» Work to be completed:
Reproduce word for word the part of the column on spring shows that runs from "March into spring!" up to and including "the summery future.".

Lovers Lane
Copernicus Center

March into spring!

| March 28, 2012

Ben Kweller will play Lincoln Hall, Chicago 3/31/12

My neighbor’s testing a new lawn mower. Some friends’ mother was complaining that our property looks drab without new mulch. Our wife wants outside seating at the restaurant. It’s still March, dangit! Ben Kweller, Cheers Elephant, Beak, and Needtobreathe know; Joe Budden and Kasabian represent the summery future.

Because he came to prominence so young with Radish, some people have been waiting years for Ben Kweller to grow up. He seems to recognize as much when Go Fly A Kite (The Noise Co.) opens, dispensing advice from a life of “no regrets.” For the first half of the album, he channels the spirit of early Tom Petty, invoking brass or piano to add bluster to his guitar chords, before churning a barrel of thick, Southern rock on “Free.” But the next track, “Full Circle,” flips the album on its head, and despite his protestations of a 30-year-old life fully lived, Kweller’s rarely sounded so young. He’ll always be, to us. (Saturday@Lincoln Hall with Sleeper Agent and The Dig.)

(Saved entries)
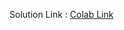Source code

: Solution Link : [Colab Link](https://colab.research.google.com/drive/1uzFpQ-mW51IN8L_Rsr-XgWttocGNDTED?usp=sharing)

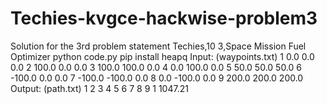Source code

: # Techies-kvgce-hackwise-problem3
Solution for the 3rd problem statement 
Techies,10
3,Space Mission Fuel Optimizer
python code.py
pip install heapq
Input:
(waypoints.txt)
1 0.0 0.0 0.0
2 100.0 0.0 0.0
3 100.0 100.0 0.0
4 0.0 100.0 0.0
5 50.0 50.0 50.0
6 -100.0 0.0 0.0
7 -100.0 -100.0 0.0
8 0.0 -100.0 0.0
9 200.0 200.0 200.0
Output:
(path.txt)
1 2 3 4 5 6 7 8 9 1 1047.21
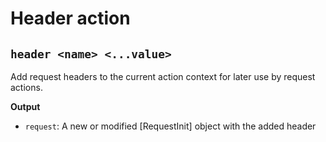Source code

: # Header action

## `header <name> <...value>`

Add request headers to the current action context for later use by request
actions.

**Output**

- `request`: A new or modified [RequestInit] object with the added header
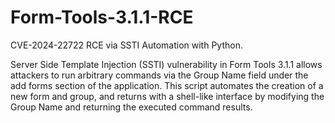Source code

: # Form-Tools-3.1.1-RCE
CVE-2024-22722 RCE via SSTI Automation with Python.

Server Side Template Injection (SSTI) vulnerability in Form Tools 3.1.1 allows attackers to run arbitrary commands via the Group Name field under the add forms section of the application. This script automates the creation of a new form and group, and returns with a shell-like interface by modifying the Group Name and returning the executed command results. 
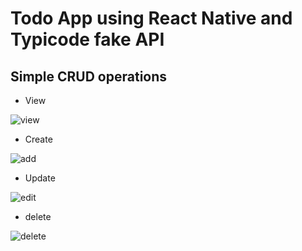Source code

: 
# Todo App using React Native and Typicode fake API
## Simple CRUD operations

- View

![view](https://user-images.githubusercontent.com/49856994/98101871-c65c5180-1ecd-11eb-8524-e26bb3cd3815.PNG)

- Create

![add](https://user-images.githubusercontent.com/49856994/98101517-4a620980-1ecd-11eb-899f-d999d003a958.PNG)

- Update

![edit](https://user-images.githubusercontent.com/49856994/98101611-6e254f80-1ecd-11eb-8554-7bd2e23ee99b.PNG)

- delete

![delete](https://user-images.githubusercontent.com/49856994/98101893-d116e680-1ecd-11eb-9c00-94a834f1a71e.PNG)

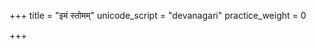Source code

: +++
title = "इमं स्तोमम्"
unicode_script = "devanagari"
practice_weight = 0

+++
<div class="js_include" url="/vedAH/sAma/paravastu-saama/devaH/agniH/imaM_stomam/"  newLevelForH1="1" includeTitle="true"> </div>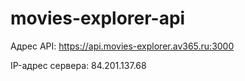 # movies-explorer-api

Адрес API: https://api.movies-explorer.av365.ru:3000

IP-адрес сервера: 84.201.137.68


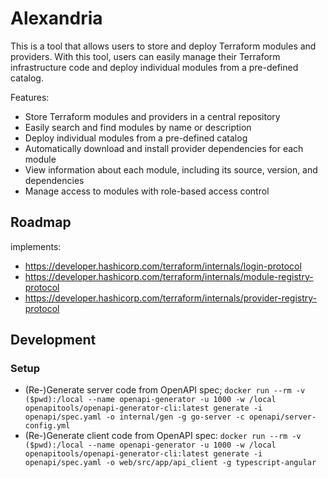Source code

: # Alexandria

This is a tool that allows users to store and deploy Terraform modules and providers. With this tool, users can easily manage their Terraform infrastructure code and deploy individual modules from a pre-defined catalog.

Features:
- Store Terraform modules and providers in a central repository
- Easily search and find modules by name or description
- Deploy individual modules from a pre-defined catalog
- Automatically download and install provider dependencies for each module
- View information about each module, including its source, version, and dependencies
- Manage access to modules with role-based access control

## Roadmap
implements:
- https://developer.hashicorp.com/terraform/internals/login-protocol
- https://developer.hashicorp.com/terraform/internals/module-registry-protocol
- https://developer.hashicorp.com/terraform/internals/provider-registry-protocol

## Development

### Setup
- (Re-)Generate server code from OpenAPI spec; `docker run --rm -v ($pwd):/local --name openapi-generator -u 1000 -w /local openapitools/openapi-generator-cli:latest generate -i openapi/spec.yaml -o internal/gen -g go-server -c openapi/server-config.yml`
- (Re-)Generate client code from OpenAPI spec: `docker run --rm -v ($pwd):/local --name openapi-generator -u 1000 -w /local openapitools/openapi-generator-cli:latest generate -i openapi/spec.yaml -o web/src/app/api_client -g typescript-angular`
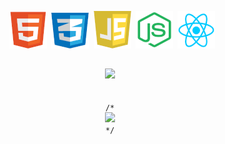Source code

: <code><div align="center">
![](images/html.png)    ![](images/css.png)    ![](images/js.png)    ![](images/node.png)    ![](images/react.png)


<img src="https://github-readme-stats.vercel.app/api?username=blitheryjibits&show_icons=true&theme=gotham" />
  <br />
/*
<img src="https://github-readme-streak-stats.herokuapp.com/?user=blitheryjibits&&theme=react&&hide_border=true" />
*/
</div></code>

» Answer for this exercise:
March into spring!

| March 28, 2012

Ben Kweller will play Lincoln Hall, Chicago 3/31/12

My neighbor’s testing a new lawn mower. Some friends’ mother was complaining that our property looks drab without new mulch. Our wife wants outside seating at the restaurant. It’s still March, dangit! Ben Kweller, Cheers Elephant, Beak, and Needtobreathe know; Joe Budden and Kasabian represent the summery future.